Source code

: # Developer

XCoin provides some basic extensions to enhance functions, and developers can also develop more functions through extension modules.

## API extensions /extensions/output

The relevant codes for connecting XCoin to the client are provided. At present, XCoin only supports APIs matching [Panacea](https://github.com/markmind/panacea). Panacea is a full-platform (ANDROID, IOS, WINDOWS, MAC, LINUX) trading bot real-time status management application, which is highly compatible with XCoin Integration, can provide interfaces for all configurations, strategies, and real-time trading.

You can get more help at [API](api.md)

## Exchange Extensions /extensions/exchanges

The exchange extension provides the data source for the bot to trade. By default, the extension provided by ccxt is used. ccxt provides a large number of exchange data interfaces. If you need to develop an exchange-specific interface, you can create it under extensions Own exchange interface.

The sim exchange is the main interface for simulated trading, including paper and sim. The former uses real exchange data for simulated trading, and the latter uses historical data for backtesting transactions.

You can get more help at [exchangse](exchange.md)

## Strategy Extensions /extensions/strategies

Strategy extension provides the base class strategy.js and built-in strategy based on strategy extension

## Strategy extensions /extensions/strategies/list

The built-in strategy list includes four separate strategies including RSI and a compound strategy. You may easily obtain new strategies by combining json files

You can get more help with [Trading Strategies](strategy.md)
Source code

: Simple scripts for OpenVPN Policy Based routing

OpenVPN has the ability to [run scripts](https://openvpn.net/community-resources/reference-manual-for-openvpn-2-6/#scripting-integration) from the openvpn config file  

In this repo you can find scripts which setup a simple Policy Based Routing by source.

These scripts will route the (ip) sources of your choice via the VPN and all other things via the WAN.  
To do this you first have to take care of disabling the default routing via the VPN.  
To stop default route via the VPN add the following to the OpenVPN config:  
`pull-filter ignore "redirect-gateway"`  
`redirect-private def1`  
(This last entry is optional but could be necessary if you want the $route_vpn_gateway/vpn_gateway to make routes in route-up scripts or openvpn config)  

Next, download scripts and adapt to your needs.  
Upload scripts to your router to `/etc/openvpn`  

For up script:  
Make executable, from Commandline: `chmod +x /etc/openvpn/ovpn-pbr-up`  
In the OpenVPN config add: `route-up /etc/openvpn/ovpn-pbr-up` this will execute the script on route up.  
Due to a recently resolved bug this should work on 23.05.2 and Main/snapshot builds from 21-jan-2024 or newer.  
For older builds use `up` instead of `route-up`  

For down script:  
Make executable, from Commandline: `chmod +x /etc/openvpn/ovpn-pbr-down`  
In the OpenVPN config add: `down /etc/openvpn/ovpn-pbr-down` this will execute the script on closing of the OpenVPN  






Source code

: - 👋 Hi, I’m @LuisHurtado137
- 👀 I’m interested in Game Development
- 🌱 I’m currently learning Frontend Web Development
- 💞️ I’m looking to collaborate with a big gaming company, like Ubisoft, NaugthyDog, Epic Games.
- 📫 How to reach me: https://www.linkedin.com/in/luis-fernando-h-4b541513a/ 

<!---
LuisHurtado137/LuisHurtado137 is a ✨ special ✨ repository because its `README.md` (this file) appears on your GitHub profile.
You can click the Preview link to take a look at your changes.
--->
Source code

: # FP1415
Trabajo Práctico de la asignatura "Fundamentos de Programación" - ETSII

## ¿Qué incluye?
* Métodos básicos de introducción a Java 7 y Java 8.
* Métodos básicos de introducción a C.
■ ■ ■ ■ ■
Instructions to follow ▸
Write out every row above word for word, keeping all markup, links and line breaks unchanged.

Solution to the problem ▸
Source code

: # Developer

XCoin provides some basic extensions to enhance functions, and developers can also develop more functions through extension modules.

## API extensions /extensions/output

The relevant codes for connecting XCoin to the client are provided. At present, XCoin only supports APIs matching [Panacea](https://github.com/markmind/panacea). Panacea is a full-platform (ANDROID, IOS, WINDOWS, MAC, LINUX) trading bot real-time status management application, which is highly compatible with XCoin Integration, can provide interfaces for all configurations, strategies, and real-time trading.

You can get more help at [API](api.md)

## Exchange Extensions /extensions/exchanges

The exchange extension provides the data source for the bot to trade. By default, the extension provided by ccxt is used. ccxt provides a large number of exchange data interfaces. If you need to develop an exchange-specific interface, you can create it under extensions Own exchange interface.

The sim exchange is the main interface for simulated trading, including paper and sim. The former uses real exchange data for simulated trading, and the latter uses historical data for backtesting transactions.

You can get more help at [exchangse](exchange.md)

## Strategy Extensions /extensions/strategies

Strategy extension provides the base class strategy.js and built-in strategy based on strategy extension

## Strategy extensions /extensions/strategies/list

The built-in strategy list includes four separate strategies including RSI and a compound strategy. You may easily obtain new strategies by combining json files

You can get more help with [Trading Strategies](strategy.md)
Source code

: Simple scripts for OpenVPN Policy Based routing

OpenVPN has the ability to [run scripts](https://openvpn.net/community-resources/reference-manual-for-openvpn-2-6/#scripting-integration) from the openvpn config file  

In this repo you can find scripts which setup a simple Policy Based Routing by source.

These scripts will route the (ip) sources of your choice via the VPN and all other things via the WAN.  
To do this you first have to take care of disabling the default routing via the VPN.  
To stop default route via the VPN add the following to the OpenVPN config:  
`pull-filter ignore "redirect-gateway"`  
`redirect-private def1`  
(This last entry is optional but could be necessary if you want the $route_vpn_gateway/vpn_gateway to make routes in route-up scripts or openvpn config)  

Next, download scripts and adapt to your needs.  
Upload scripts to your router to `/etc/openvpn`  

For up script:  
Make executable, from Commandline: `chmod +x /etc/openvpn/ovpn-pbr-up`  
In the OpenVPN config add: `route-up /etc/openvpn/ovpn-pbr-up` this will execute the script on route up.  
Due to a recently resolved bug this should work on 23.05.2 and Main/snapshot builds from 21-jan-2024 or newer.  
For older builds use `up` instead of `route-up`  

For down script:  
Make executable, from Commandline: `chmod +x /etc/openvpn/ovpn-pbr-down`  
In the OpenVPN config add: `down /etc/openvpn/ovpn-pbr-down` this will execute the script on closing of the OpenVPN  






Source code

: - 👋 Hi, I’m @LuisHurtado137
- 👀 I’m interested in Game Development
- 🌱 I’m currently learning Frontend Web Development
- 💞️ I’m looking to collaborate with a big gaming company, like Ubisoft, NaugthyDog, Epic Games.
- 📫 How to reach me: https://www.linkedin.com/in/luis-fernando-h-4b541513a/ 

<!---
LuisHurtado137/LuisHurtado137 is a ✨ special ✨ repository because its `README.md` (this file) appears on your GitHub profile.
You can click the Preview link to take a look at your changes.
--->
Source code

: # FP1415
Trabajo Práctico de la asignatura "Fundamentos de Programación" - ETSII

## ¿Qué incluye?
* Métodos básicos de introducción a Java 7 y Java 8.
* Métodos básicos de introducción a C.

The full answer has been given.